Certainly an oversimplification, but the approval rating of 70% or more amounts to populism promised or implemented at the expense of next generations, and the approval rating of 30% or below implies firm, but short-of-strategy pursuit of principles, if not incompetence. Just around 50% is, I assume, arguably an optimum in highly-divided societies with an ever-increasing conflict of interests amongst constituents. To achieve the “ideal” rating, what is needed is to compromise policies of lower priority, at least temporarily, not to lose ground and make things work at times with the rating below 50% and push forward policies of higher priority at time with the rating above 50%.

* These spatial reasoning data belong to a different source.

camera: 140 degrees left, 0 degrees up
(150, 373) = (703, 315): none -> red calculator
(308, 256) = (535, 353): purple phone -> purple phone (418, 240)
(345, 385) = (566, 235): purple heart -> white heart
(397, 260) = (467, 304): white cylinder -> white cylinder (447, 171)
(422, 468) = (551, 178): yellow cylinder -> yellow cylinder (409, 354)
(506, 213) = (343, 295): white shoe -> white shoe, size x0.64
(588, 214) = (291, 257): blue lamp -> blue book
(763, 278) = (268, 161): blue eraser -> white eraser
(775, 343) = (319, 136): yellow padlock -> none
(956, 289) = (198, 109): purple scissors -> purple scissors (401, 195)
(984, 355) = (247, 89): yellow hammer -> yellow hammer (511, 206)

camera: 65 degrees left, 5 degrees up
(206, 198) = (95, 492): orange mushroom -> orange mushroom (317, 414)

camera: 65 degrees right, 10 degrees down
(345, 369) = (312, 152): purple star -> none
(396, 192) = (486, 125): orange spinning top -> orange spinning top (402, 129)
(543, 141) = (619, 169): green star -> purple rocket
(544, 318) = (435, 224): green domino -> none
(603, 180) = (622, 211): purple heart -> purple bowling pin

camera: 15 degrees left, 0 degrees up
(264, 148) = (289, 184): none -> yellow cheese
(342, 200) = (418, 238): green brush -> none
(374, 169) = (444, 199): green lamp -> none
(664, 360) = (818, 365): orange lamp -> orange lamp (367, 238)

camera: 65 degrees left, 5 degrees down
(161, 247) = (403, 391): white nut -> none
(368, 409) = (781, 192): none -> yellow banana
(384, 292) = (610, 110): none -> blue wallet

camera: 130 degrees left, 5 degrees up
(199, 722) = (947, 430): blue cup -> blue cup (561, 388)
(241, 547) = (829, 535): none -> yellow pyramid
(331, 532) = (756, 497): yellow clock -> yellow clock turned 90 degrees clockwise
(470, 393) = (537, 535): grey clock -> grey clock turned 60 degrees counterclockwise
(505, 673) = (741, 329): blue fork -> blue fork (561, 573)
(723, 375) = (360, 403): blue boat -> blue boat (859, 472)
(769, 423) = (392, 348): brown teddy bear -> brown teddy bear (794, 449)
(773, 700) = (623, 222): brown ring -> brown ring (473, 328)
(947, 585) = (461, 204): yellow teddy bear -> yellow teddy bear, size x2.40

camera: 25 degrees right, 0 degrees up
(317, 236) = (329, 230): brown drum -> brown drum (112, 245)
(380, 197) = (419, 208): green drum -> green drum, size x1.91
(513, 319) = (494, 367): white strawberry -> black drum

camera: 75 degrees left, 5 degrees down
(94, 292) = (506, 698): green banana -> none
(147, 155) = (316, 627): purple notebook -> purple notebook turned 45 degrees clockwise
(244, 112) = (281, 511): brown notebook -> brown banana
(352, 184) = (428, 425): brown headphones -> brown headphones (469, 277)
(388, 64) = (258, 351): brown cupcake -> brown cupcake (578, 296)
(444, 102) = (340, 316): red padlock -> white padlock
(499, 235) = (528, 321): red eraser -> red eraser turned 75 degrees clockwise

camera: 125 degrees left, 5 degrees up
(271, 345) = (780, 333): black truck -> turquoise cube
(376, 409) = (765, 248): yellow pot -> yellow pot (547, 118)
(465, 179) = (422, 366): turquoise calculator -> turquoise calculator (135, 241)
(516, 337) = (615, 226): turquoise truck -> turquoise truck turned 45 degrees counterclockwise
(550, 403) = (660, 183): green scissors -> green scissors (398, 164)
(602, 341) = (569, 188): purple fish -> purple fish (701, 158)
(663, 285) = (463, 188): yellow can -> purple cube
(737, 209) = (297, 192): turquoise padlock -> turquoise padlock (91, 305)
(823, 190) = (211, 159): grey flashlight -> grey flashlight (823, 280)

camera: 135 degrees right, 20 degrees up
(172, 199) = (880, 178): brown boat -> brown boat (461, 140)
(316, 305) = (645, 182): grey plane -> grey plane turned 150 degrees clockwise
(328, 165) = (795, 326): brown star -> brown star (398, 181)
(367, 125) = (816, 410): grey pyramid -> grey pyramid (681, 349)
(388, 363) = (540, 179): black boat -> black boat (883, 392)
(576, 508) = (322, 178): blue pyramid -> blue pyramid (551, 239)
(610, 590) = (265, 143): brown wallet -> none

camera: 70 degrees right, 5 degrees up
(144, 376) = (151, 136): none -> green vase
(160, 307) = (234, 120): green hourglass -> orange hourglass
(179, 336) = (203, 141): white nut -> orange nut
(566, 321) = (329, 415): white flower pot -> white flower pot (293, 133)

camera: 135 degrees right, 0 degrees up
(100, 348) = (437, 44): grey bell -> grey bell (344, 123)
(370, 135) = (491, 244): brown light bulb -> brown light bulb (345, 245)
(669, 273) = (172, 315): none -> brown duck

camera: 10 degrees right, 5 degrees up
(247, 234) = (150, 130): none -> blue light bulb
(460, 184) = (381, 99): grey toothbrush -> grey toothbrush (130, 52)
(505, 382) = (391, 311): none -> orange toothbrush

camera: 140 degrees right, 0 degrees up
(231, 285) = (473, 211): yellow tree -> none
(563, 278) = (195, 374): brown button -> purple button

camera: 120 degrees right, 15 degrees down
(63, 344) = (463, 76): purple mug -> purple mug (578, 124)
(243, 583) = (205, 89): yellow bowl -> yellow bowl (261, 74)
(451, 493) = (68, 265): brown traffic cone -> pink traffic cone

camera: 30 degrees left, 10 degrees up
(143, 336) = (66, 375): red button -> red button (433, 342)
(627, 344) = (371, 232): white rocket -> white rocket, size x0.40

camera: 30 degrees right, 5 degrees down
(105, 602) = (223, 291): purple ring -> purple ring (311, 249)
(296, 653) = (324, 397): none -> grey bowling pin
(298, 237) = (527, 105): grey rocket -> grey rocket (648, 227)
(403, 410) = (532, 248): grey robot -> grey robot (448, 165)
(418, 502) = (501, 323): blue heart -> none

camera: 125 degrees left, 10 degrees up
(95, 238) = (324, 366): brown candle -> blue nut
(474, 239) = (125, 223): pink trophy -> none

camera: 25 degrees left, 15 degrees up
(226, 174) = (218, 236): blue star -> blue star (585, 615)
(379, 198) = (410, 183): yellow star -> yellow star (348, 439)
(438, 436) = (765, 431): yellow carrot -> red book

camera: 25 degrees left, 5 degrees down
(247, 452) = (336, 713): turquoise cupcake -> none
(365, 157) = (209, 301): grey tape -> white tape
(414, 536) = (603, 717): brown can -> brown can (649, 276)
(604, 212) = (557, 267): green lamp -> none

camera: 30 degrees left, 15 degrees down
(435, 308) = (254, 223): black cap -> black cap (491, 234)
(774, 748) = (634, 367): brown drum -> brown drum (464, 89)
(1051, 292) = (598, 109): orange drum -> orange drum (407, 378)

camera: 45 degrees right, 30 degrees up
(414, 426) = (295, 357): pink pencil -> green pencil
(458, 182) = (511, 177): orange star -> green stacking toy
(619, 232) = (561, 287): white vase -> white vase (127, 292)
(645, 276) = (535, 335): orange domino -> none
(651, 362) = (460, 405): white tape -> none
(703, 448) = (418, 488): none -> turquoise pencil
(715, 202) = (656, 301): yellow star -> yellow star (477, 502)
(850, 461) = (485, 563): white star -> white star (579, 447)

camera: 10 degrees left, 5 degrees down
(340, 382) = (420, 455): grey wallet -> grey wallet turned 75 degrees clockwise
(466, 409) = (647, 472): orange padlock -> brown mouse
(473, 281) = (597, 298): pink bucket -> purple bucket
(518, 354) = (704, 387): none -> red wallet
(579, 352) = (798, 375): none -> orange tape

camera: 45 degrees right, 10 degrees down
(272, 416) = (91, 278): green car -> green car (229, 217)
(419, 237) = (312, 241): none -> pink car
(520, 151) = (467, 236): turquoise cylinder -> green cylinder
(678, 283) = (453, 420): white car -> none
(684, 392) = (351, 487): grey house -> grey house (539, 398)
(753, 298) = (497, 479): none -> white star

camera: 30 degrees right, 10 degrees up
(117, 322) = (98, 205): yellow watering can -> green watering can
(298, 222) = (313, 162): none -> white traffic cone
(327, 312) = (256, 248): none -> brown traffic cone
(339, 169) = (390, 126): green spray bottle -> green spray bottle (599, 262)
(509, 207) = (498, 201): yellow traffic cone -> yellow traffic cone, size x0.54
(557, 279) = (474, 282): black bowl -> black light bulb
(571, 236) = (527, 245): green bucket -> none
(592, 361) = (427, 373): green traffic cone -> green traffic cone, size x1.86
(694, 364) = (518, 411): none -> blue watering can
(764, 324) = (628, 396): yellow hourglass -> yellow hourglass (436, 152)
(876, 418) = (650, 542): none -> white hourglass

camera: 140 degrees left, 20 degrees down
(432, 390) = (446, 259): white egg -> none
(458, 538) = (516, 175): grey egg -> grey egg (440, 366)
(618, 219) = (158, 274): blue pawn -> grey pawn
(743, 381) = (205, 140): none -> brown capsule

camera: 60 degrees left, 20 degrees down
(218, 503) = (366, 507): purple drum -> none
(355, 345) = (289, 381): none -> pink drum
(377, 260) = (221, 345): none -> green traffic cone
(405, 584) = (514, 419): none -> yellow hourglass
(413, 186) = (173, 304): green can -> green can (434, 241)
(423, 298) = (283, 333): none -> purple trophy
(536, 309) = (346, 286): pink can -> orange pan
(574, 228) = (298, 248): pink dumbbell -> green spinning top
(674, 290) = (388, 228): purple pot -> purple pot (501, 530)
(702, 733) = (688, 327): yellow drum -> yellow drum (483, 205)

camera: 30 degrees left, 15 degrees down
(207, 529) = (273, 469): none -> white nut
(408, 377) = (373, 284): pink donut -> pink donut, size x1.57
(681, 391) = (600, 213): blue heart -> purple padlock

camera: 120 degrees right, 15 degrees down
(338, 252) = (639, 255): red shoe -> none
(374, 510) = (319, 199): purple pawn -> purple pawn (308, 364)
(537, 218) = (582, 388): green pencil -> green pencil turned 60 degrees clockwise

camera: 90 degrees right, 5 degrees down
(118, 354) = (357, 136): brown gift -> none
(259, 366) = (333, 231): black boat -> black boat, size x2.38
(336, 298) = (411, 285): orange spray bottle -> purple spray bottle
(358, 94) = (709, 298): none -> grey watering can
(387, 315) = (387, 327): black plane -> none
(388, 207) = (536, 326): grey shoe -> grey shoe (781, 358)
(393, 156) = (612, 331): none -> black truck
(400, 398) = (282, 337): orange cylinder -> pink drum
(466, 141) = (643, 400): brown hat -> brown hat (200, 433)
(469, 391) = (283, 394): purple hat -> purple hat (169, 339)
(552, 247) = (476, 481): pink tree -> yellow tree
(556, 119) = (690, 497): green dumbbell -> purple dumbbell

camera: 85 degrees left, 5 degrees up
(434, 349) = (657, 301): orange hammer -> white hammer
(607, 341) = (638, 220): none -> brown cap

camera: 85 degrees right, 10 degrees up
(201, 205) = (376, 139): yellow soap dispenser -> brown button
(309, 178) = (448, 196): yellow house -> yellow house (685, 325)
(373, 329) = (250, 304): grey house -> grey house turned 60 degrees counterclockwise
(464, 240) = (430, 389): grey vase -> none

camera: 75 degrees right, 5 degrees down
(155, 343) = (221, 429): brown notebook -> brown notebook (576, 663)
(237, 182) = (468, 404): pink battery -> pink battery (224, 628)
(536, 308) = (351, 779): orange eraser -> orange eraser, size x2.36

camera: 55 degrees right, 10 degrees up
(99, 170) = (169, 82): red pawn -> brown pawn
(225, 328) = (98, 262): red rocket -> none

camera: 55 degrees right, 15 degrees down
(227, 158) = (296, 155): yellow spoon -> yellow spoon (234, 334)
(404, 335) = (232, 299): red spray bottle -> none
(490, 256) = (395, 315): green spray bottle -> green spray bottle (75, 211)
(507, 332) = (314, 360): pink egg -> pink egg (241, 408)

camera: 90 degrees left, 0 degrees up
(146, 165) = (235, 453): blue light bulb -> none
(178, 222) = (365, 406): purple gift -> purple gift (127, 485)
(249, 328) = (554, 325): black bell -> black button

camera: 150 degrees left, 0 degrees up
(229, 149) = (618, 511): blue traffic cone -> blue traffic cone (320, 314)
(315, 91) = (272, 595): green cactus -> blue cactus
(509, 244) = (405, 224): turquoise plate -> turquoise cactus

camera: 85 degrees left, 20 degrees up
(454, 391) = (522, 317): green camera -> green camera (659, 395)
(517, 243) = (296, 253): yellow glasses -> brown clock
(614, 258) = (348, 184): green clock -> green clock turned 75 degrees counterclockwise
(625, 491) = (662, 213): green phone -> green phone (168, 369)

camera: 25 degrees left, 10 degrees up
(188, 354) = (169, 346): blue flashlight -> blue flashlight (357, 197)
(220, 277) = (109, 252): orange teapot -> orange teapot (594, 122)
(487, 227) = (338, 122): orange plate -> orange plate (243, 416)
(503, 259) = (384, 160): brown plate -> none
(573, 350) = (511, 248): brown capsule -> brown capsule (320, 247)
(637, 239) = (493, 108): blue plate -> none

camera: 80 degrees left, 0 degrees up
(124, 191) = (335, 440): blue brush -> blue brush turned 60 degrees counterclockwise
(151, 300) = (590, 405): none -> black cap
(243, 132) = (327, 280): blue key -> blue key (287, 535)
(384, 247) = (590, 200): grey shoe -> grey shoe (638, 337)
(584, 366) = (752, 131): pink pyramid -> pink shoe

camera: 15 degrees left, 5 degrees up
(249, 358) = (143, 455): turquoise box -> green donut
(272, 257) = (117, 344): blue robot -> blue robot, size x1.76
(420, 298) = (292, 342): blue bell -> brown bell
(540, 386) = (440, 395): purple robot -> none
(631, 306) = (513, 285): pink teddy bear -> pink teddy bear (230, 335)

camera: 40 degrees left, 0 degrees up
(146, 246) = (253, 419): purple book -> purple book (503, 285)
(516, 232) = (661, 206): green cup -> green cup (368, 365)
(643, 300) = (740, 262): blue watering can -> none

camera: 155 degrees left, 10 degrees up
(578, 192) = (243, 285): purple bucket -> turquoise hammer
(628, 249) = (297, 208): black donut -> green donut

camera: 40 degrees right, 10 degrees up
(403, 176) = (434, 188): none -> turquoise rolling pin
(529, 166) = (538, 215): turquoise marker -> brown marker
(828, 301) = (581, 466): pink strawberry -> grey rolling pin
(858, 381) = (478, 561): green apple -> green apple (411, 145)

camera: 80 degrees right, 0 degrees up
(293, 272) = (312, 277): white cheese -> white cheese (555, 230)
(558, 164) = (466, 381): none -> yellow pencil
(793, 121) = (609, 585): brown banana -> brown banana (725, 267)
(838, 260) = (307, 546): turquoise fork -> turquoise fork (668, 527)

It is yet a balance that is hard to achieve. One reason is that the balance builds on leaders armed with both strategy and philosophy, who are surprisingly rare to be found or elected to take important seats. They belong to either a representative of the privileged, who is short of philosophy, or an advocate of the havenots and the middle class, who is short of strategy. This is, however, the problem that is not of individual leaders but of democracy per se as a system. The more the economy grows as a result of the pursuit of self-interests in a democratic society, the more divided the society is and the harder It is to have a balanced leader serve people. As such, only the countries – particularly between more advanced, so more divided, ones – that retain thick the middle class from which common senses are generated possibly have such a balanced leader seated at key posts and take steps forward.

Guilty conscience

Since I moved to the United States last summer, I have suffered a guilty conscience for my mere presence abroad whenever I read about Korea. What are addressed in news articles have been those with a direct and immediate impact on my family and friends and few of them have been transient. They have been about social justice destroyed and growth potential undermined at the huge expense of generations to come. Of the reasons I am here is to help my country move forward by means of independent, long-term research. But, I am already afraid of a rising possibility that my lifetime role for my country is limited to a recovery rather than an advance. Another thing is that to follow current issues in Korea, which has been unavoidable for years given their consequence and my role as a social scientist, has brought about a substantial loss in my productivity. It wouldn’t be, I presume, different for other overseas Koreans. Another big expense we Koreans all together are bearing.

First soccer championship at Chapel Hill

Last Saturday I and my classmates formed a team and won the 6-on-6 tournament hosted by the Orange County Adult Soccer League. Eight teams signed up for the tournament and played four 40-minute games each – the first three games in two groups and the last game against teams paired by the ranking within each group. It was the second time to play formally at Chapel Hill; I played intramural soccer last fall with UNC economics PhD students where our performance wasn’t as good as we initially expected. On top of the intramural soccer, there are off-campus opportunities to play soccer at Chapel Hill. This small city has three adult soccer leagues including the OCASL, the fact that surprised me and most other new comers. It offers me rich opportunities to run with guys who I work with. I am really grateful for that.